WHAT YOU WILL DO: Locate each line in the material below that contains the string "Pasticceria" and copy those lines out. Case counts.

[EXERCISE MATERIALS — start]

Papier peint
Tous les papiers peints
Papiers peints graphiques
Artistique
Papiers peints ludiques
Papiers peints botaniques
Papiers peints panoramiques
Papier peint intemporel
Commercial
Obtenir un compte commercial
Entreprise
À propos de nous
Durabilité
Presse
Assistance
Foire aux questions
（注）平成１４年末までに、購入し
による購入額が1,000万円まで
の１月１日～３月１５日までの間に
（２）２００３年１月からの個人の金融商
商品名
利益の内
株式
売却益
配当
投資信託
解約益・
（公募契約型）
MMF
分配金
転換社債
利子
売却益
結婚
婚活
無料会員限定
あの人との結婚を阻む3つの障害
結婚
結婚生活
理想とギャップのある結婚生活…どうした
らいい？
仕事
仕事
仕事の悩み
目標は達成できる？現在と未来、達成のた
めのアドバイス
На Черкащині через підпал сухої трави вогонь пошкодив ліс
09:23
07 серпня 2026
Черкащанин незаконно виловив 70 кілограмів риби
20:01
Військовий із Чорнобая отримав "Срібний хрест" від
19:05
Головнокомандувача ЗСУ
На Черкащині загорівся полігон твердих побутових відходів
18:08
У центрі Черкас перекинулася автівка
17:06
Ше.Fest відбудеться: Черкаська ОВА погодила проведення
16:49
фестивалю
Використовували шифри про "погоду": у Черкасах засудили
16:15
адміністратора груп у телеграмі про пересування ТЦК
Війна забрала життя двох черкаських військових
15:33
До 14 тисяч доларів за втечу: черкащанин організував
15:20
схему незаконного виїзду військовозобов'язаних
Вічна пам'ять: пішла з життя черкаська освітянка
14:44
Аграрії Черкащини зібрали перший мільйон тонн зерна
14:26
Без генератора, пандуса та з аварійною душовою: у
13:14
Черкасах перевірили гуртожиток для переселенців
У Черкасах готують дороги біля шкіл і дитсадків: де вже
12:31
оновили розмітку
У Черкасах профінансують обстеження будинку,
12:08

[EXERCISE MATERIALS — finish]
[EXERCISE MATERIALS — start]

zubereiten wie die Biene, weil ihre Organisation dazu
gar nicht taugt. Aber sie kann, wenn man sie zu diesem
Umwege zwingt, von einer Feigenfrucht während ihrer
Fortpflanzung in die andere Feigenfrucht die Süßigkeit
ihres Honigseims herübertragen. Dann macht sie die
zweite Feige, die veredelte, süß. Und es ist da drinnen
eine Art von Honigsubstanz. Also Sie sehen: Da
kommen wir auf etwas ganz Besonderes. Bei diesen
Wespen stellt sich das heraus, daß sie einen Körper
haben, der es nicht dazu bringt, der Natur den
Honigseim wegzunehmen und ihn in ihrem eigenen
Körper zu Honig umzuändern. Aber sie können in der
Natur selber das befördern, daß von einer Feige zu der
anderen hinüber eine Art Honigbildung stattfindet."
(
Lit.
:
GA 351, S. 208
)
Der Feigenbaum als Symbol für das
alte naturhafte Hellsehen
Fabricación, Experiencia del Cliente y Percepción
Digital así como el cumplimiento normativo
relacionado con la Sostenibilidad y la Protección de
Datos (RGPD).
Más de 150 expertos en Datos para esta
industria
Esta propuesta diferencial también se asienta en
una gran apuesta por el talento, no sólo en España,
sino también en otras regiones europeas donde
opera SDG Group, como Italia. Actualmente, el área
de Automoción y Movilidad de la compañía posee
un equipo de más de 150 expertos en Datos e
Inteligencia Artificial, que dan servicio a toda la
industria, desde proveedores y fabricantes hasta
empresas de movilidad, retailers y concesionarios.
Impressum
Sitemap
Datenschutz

[EXERCISE MATERIALS — finish]
[EXERCISE MATERIALS — start]

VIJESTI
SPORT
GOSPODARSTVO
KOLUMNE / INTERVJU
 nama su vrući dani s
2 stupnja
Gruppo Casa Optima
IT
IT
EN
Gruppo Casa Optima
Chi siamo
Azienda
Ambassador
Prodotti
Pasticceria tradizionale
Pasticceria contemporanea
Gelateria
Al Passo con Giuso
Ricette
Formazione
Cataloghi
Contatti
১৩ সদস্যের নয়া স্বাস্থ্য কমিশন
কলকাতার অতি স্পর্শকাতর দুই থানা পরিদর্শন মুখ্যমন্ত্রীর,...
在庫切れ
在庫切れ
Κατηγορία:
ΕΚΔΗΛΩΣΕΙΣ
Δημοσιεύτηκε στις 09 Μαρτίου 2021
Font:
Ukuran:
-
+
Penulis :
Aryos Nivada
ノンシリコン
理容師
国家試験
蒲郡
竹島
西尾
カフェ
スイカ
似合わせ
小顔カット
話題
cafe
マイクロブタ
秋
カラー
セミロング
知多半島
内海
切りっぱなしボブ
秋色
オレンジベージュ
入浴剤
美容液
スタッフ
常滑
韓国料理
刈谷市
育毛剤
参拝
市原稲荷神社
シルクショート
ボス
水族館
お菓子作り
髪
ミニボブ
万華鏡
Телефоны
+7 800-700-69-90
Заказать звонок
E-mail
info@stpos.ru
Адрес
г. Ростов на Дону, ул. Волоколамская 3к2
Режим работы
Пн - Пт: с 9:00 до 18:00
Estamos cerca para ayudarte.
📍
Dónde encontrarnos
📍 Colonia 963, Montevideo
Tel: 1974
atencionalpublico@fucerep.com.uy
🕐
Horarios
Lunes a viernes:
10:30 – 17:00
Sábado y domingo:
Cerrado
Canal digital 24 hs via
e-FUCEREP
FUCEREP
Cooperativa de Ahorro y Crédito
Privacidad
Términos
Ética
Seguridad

[EXERCISE MATERIALS — finish]

WRITTEN SOLUTION:
Pasticceria tradizionale
Pasticceria contemporanea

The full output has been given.